Stored data entries
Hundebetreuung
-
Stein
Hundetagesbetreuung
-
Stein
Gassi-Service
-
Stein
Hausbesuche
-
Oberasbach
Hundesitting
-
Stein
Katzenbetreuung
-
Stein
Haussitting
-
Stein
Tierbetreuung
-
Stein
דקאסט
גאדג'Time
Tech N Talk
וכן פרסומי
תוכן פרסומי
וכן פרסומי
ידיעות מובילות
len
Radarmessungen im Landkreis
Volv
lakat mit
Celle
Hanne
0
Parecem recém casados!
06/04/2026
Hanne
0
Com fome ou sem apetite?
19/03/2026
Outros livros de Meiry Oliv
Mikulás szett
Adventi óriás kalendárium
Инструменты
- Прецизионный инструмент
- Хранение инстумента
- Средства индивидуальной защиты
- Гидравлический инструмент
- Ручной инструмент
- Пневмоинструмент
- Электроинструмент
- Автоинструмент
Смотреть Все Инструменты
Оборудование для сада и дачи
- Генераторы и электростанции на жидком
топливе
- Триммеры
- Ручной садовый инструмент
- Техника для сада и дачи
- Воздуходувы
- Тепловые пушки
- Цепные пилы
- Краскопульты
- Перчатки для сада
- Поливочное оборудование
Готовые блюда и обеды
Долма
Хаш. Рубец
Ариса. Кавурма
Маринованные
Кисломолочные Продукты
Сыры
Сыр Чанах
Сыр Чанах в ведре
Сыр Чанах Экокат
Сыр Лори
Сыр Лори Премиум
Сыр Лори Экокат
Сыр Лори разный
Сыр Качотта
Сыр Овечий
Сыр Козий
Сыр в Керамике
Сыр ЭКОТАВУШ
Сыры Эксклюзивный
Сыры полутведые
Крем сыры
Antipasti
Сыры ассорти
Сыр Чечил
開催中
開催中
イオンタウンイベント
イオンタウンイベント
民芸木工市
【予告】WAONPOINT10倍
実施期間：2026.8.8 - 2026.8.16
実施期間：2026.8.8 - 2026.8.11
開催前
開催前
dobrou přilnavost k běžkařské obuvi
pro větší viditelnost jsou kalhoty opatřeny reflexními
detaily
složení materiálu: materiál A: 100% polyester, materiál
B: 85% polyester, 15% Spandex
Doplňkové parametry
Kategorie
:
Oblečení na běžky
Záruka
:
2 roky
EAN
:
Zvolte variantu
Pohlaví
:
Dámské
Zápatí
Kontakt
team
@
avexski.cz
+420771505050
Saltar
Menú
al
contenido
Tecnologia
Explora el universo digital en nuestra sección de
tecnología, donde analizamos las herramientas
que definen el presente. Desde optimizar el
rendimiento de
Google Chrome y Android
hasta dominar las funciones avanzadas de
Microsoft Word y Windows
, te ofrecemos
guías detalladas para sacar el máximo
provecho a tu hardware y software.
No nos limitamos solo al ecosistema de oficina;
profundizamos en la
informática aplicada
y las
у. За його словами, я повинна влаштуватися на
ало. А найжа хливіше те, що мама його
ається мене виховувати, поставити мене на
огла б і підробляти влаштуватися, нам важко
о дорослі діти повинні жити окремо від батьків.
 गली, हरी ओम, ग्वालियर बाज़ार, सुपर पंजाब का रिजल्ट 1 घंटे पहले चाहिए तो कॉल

**Problem requirements:** For every line above in which the string "Чанах" appears, add one; please give the final count and nothing else.

**Answer below:** 3